Reproduce verbatim every line from the one containing "BG31: median 300, box" through the one containing "BG41: median 760, box", both included, and output nothing else.

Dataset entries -
========================

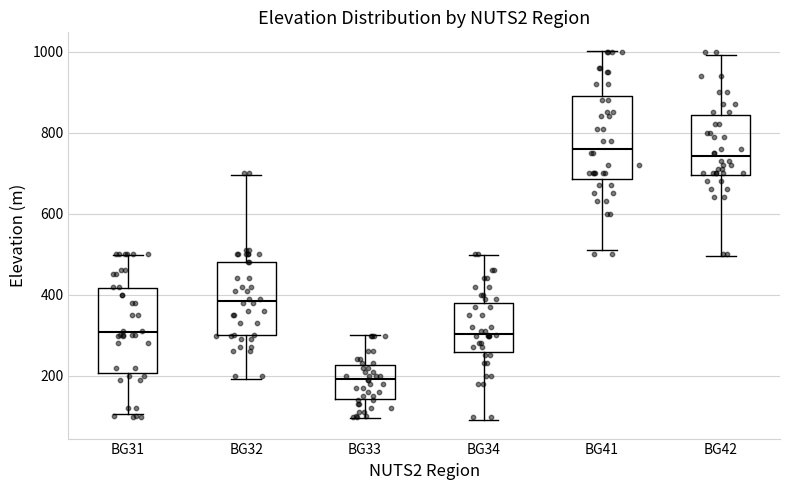

Reading left to right, transcribe this box plot: for each box, give where its median line is, the range the box spans, and where its two whiskers end, as read against the y-axis. The values are not printed on the chart, so give them approximately, as read against the axis.

BG31: median 300, box 200 to 420, whiskers 100 to 500
BG32: median 380, box 300 to 480, whiskers 200 to 700
BG33: median 200, box 140 to 220, whiskers 100 to 300
BG34: median 300, box 260 to 380, whiskers 100 to 500
BG41: median 760, box 680 to 880, whiskers 520 to 1000
BG42: median 740, box 700 to 840, whiskers 500 to 1000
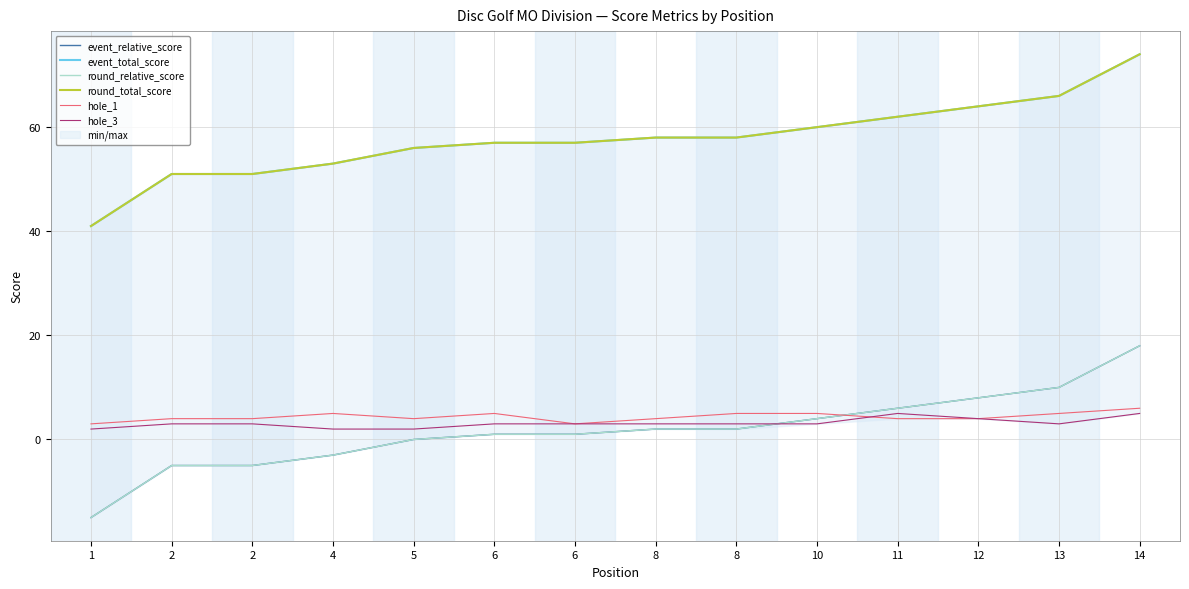

Between 4 and 13, which series saw the biggest shift?

event_relative_score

========================

Response area -
BG31: median 300, box 200 to 420, whiskers 100 to 500
BG32: median 380, box 300 to 480, whiskers 200 to 700
BG33: median 200, box 140 to 220, whiskers 100 to 300
BG34: median 300, box 260 to 380, whiskers 100 to 500
BG41: median 760, box 680 to 880, whiskers 520 to 1000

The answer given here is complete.